Gerade ging ich mit einem Eimer Vogelfutter um die Hausecke zum Fliederbaum, das ist der Futterplatz der Vögel, da sah ich sie, direkt vor meinen Füßen, unter dem Fenster. Die Meise steckte sozusagen bis zu den Knöcheln im Schnee. Sie schlug mit den Flügeln heftig auf den Schnee, aber sie kam nicht hoch. Sie war gegen die Fensterscheibe geflogen. Sie hatte Glück gehabt, sie lebte noch.
Ich hob sie auf und brachte sie ins Haus.
Dann sahen wir uns beide an. Sie saß mit zusammengelegten Flügeln auf dem Sofa.
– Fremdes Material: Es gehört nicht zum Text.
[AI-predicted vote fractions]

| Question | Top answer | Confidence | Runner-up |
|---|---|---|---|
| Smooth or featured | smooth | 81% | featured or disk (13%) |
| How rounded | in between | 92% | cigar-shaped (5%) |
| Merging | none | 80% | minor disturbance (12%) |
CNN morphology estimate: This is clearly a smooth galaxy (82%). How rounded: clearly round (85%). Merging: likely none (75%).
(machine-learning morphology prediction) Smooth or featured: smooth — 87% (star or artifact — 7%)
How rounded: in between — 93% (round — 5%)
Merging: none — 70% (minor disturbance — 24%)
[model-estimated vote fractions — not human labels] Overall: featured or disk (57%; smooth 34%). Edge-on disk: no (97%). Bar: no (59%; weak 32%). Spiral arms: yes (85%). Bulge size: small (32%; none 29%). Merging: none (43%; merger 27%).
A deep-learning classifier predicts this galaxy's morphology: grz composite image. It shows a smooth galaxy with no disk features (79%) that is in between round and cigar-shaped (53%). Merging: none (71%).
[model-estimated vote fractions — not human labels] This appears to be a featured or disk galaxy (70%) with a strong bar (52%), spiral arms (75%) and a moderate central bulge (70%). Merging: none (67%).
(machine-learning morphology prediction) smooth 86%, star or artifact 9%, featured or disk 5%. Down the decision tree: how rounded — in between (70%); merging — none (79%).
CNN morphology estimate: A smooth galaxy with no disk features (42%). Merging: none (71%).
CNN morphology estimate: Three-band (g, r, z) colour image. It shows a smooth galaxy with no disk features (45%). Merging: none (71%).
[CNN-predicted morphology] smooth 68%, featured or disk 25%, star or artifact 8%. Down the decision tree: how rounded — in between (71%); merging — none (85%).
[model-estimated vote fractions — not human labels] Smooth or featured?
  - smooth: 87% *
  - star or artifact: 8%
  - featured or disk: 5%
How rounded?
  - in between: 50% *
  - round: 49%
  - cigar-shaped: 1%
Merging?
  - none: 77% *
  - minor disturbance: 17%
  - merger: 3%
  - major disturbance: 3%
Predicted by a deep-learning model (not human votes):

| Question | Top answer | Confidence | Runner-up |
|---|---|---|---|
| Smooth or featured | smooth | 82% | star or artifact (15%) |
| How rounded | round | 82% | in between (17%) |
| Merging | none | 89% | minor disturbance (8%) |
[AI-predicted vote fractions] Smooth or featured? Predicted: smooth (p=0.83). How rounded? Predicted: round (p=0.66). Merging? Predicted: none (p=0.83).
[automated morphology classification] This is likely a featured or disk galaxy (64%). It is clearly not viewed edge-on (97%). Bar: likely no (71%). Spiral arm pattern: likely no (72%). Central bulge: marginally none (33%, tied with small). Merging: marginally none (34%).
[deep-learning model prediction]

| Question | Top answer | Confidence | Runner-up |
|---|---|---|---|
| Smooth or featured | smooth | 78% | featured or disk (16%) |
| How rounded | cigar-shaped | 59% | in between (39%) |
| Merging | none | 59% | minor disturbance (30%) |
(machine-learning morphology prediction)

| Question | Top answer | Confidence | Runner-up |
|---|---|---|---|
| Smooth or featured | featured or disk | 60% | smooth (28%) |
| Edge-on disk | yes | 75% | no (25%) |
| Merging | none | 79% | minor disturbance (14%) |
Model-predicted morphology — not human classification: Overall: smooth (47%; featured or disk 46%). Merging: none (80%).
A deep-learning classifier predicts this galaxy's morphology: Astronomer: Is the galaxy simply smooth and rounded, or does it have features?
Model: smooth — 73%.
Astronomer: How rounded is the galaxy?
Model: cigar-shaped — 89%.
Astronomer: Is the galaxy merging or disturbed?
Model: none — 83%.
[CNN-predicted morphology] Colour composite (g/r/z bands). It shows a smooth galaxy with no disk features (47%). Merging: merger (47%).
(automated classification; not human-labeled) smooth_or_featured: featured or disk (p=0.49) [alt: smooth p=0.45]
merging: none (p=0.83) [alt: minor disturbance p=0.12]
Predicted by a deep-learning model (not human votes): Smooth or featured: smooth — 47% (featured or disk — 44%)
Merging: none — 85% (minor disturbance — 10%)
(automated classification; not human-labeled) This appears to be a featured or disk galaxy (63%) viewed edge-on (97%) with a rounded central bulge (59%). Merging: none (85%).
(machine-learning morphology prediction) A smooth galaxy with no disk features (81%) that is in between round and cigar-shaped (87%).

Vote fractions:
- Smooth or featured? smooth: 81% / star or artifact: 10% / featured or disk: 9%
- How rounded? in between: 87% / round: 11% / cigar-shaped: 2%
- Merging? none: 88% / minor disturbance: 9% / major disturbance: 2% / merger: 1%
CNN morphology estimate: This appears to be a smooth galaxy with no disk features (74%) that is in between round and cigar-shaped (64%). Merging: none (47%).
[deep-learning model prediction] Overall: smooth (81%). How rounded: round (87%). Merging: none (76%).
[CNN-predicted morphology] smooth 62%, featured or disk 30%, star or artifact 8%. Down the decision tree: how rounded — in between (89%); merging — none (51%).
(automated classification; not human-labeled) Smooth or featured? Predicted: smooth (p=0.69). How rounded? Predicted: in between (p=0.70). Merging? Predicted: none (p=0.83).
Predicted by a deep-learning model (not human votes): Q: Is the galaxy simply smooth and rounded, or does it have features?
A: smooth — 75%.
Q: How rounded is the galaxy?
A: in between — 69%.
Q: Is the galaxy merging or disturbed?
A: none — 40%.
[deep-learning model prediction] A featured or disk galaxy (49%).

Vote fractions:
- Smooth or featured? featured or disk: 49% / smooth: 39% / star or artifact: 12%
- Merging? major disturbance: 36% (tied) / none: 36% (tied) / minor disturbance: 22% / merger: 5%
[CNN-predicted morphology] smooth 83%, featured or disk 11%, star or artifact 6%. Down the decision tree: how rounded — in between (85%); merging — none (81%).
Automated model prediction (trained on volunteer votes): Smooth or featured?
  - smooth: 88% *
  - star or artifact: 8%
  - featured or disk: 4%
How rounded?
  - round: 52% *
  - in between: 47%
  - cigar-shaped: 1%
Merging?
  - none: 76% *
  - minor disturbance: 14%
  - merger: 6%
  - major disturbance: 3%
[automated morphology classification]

„Wie fühlst du dich?“ fragte ich.
Blöde Frage. Sie war vor Entsetzen stocksteif. Wie sollte sie das auch begreifen!
Saust beim Fliegen gegen etwas unsichtbar Hartes und stürzt zu Boden!
Wenn jetzt dem Vogel keiner hilft, dachte ich, wird er nie mehr fliegen können.
Ich sah ihm an, dass er mir etwas Entsetzliches sagen wollte, aber nicht konnte. Ich kam ihm zuvor und sagte:
„Schon gut. Du brauchst mir nichts zu sagen. Ich kenne das. Weißt du, gegen eine unsichtbare Wand fliegen und sich den Kopf stoßen, das passiert schon mal. Passiert auch uns Menschen. Ich zum Beispiel will seit einer Woche, dass meine Frau endlich mal wieder einen Nusskuchen backt. Der schmeckt nämlich vorzüglich. Aber sie tut es nicht. Immer wieder versuch ich es, aber ich renn da gegen eine unsichtbare Wand. Lass ich deswegen den Kopf hängen? Oder meine Flügel? Sieh mal...“
Ich weiß nicht, ob in diesem Moment die Heilung einsetzte. Jedenfalls flattert die Meise plötzlich auf. Ich öffnete rasch das Fenster, sie machte eine Kurve und flog hinaus.
In diesem Moment trat meine Frau ins Zimmer. Ich beschloss, wie die Meise aufzufliegen und Kurs auf meinen Nusskuchen zu nehmen. Und sollte ich gegen eine Wand stoßen, so würde ich eben meiner Frau vor die Füße fallen.
Ich sagte: „Weißt du, ich back den Kuchen selber.“
„Das wäre ja noch schöner“, sagte sie. „Mir die Küche durcheinander bringen! Nein, den back ich!“
Am Nachmittag saß ich am Fenster bei Kaffee und Kuchen und sah den Vögeln zu, wie sie unter dem Fliederbaum im Schnee das Futter aufpickten. Plötzlich kam ein Vogel angeflogen und setzte sich vor mir aufs Fensterbrett. Es war eine Meise. Sie blinkte einmal mit dem linken Auge, ich zwinkerte zurück, und dann flog sie hinunter zu den anderen Vögeln.
„Du hast wohl eine neue Freundin“, sagte meine Frau.